I have always been fascinated by translucent figures. I remember I had a couple of Big Jim action figures that had either clear body parts or were made entirely from transparent plastic. Even in the 90’s, when McFarlane Toys released variant figures I always preferred the translucent version of a character to the regular colored ones. Therefore, when I realized that today’s review subject filled that criterion, I had to buy him.
The Inferno Armor Iron Man was released by Hasbro a few years ago in the Iron Man: The Armored Avenger line, which worked as a continuation to the regular Iron Man 2 movie line. As such, it is basically a recolor of the Iron Man Mark IV armor.
The interesting part is that this time around the entire figure was cast in translucent red plastic from head to toe. One thing I have noticed about translucent plastics is that the material always feels a little less flexible than opaque colored plastic, and over time they become brittle faster, although it is maybe too soon to be passing judgment about the durability of this figure.
I can say that the joints feel very tight overall, which in the case of the Mk. IV mold is actually an improvement, as the regular colored version tend to have a rather loose torso joint. As you’d expect, articulation is exactly the same as it was in previous releases of this mold, consisting of:
• Ball jointed neck.
• Pegged hinge shoulders.
• Pegged hinge elbows.
• Swivel wrists.
• Floating torso.
• Pegged hinge hips.
• Upper thigh swivels.
• Double hinge knees.
• Pegged hinge ankles.
What really make this an interesting release are two things, the accessories and the paint job.
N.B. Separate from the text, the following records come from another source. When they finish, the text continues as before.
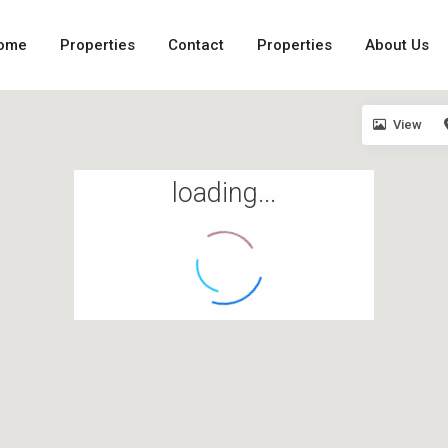
ome
Properties
Contact
Properties
About Us
View
loading...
On the paint application side of things, there is very little to talk about, as the bulk of the paint operations are limited to solid blocks of gold painted on limbs and torso, as well as the faceplate. The paint applications to the arms came out looking more coppery than gold, but I cannot say for sure if this is intentional or a factory oversight.
The neat thing about the paintjob is the area surrounding the ARC reactor, where they applied a very nice yellow gradient irradiating from the center of the chest.
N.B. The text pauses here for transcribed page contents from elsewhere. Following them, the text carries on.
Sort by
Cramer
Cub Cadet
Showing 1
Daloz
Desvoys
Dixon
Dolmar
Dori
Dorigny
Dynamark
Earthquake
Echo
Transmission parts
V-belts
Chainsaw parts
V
The piece is made from translucent red plastic too and has some sort of canister sculpted at the back, sporting four round ports from which to connect some other accessories or hoses to them, even though none were included with this figure.
And to finish off the accessory count, Inferno Armor Iron Man also comes with a translucent red spring-loaded projectile launcher with two translucent yellow bolts to fire.
Even though I am not a big fan of the bulky accessories Hasbro gives to these figures, in this particular case I actually like the outline of the figure with the extra armor pieces, and even the launcher they selected this time is one of the more compact models, so it is really hard for me to decide how I want to display this Inferno Armor Iron Man.